Most states require that the user pays use tax. But, the user is off the hook if they can show they've already paid tax to the vendor. And how do they show this? The invoice. In other words, if the seller has put tax on the invoice, then that document is not only the receipt for the payment, but is also the buyer's receipt for having paid the tax.
And if you've gone through an audit, you'll know that sitting in a room, paging through invoices looking to see if taxes were charged, is a significant part of the auditor's routine.
Note, however, that the tax must be billed by the vendor. A scribbled comment on the invoice that you've paid the tax separately probably isn't going to work.
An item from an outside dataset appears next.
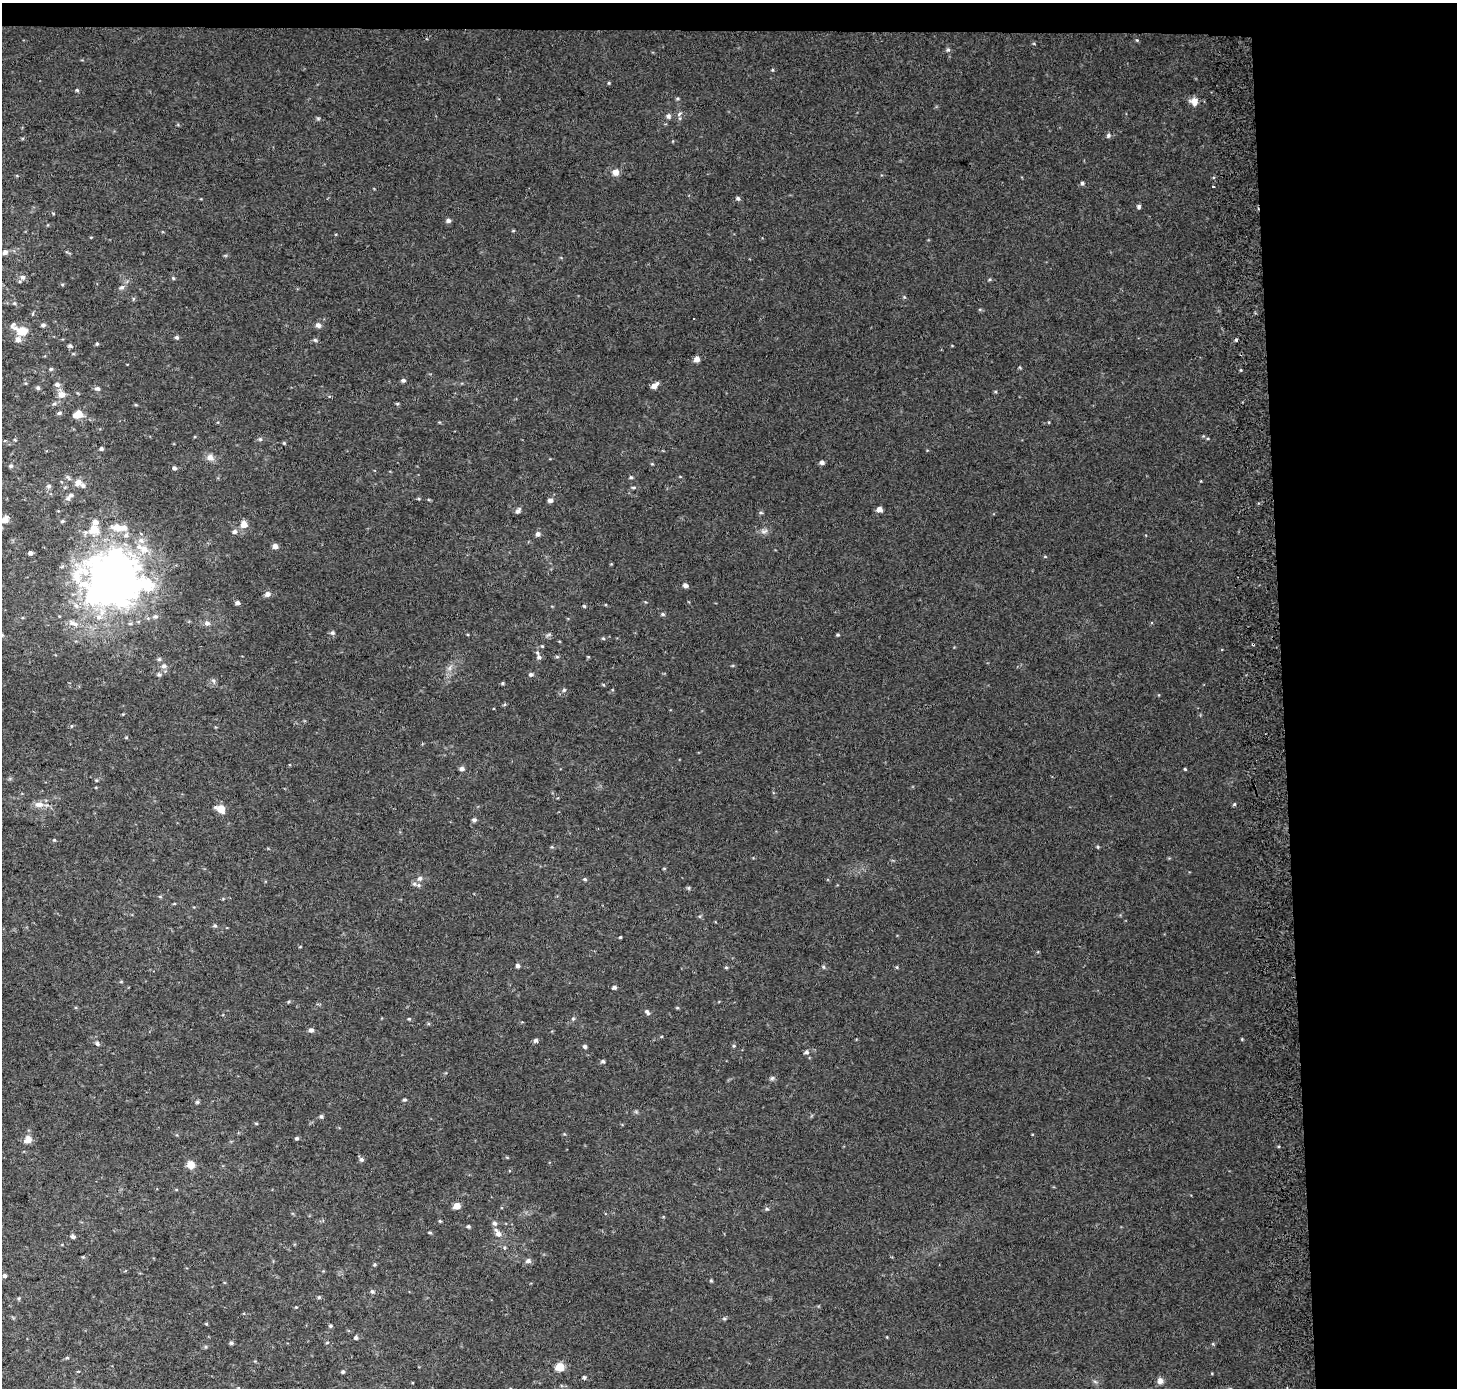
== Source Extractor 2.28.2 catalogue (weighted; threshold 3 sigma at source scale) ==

Another thing to keep in mind...and this is more record-keeping. When you do need to make notes for the file that will help during an audit, try to make the notes on the invoice itself. If you make it easy for the auditor to see the explanation, you'll have less questions from that auditor, and will probably keep issues from getting out of hand. And you'll build credibility by having good records.
If you simply staple the paperwork to the rest of the material that's already attached to the invoice, it may get lost. I've worked at some companies where the AP specialists would need to order special, heavy-duty staplers just to keep all of the paperwork in place. And we've all seen those odd pieces of paper sitting in files and wondered, "I wonder what paperwork this goes with?"
If you are going to attach it, attach it well. AND, attach it close to the invoice as opposed to in back, so it will be less likely to detach itself and get lost. AND make a note on the invoice indicating that the paperwork is there.